Voluntary water, fishing restrictions implemented on Big Hole

As the hot summer presses on, the Big Hole Watershed Committee is beginning voluntary restrictions outlined in the Big Hole River Drought Plan.

“We all know it’s dry,” said Randy Smith, chairman of the BHWC. “We’re working together to get through this thing.”

The Big Hole River Drought Management Plan was adopted in 1997 and has been updated several times since then. The goal of the plan, as stated in the first paragraph is: “to mitigate the effects of low stream flows and lethal water temperatures for fisheries (particularly fluvial Arctic grayling) through a voluntary effort among agriculture, municipalities, businesses, conservation groups, anglers, and affected government agencies.”

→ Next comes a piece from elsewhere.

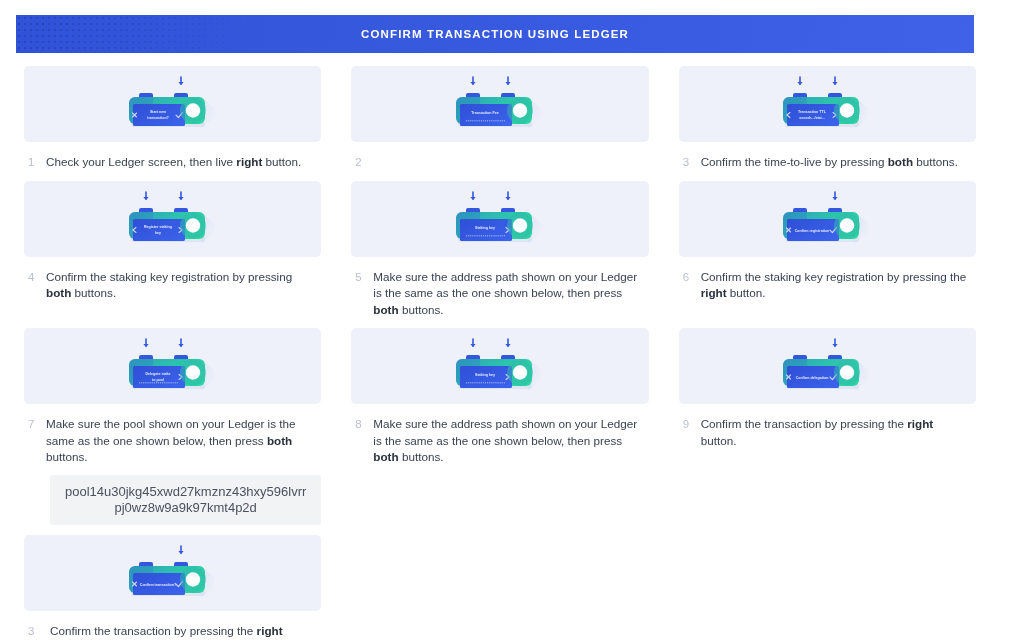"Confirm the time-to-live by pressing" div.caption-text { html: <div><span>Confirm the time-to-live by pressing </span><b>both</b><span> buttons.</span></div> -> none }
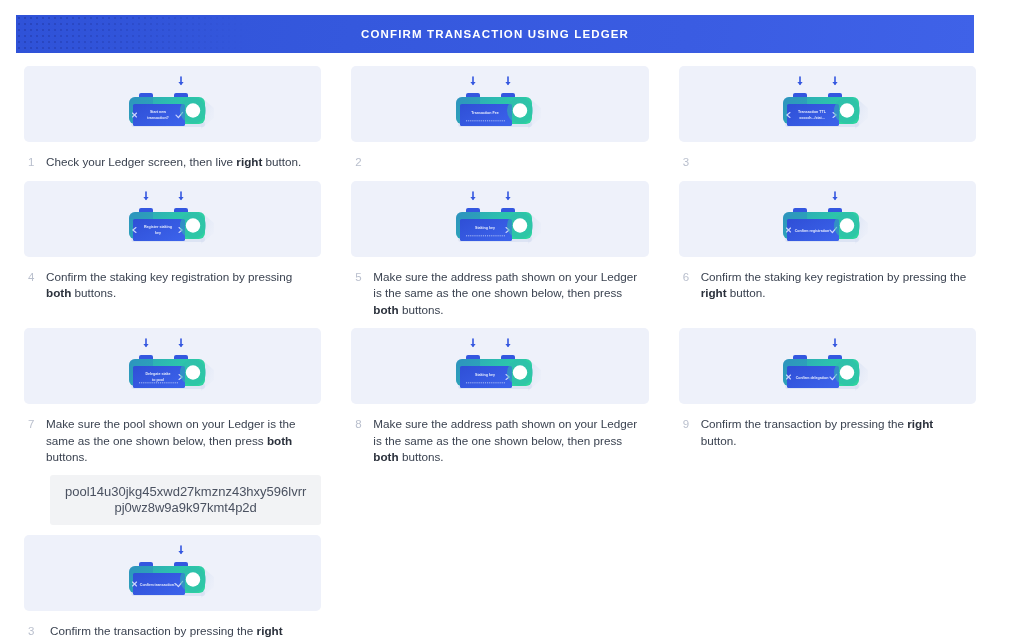"pool14u30jkg45xwd27kmznz43hxy596lvrrpj0w" .value-chip { font-size: 13px -> 16px }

The plan is essentially voluntary, but it also calls for fishing closures when water levels drop to a certain point or temperatures elevate past a certain level.

The idea behind the plan is to have a series of levels of response as water temperatures increase and the river level drops, Smith said.

“It’s an educational thing at the start to make people aware that the water levels are getting low and it’s dangerous for fish and tough on irrigators and recreationalists and everyone alike,” he said.

The drought management plan splits the river into four sections and currently each section has met triggers within the plan that call for voluntary irrigation and stock water restrictions and limiting fishing to morning hours, Smith said.

Currently, the upper Big Hole is flowing at about 27 cubic feet per second at Wisdom, 89 cfs at Mudd Creek, 259 cfs at Maiden Rock, and 224 near Glen.

Though the summer has been dry, conditions haven’t been as dry as Smith expected.

“The snowpack came out okay as far as not coming out all at once,” he said. “Probably with the prior water years, we’ve probably got a little excess flow coming in from that.”

The drought management plan was developed with many of the interests groups involved, Smith said. The idea was to try and get everyone who needs the Big Hole River to be healthy to come together to make a plan on how water was going to be managed when conditions were tough.

“What we tried to do with the drought management plan is try not to make any one user bear the brunt of the cost,” he said.

What came from the process was the understanding that everyone from fishermen to ranchers cherished the river as a resource.

“What we found out is the different interests on the river really have the same interests and that’s the resource and trying to protect it,” Smith said.

Under the drought plan, fishing will be closed on stretches of the river that reach 70 degrees for eight hours three days in a row. That hasn’t occurred yet and on most of the river, the temperatures are peaking near or just below 70 degrees each day.

Irrigators are urged to cut back where they can on water use and use well water for stock.

Flows on the upper Big Hole River are monitored closely because of the native population of Artic grayling. The fish is sensitive to low flows and high water temperatures and the upper Big Hole is important spawning habitat for the fish, according to a press release issued by the BHWC.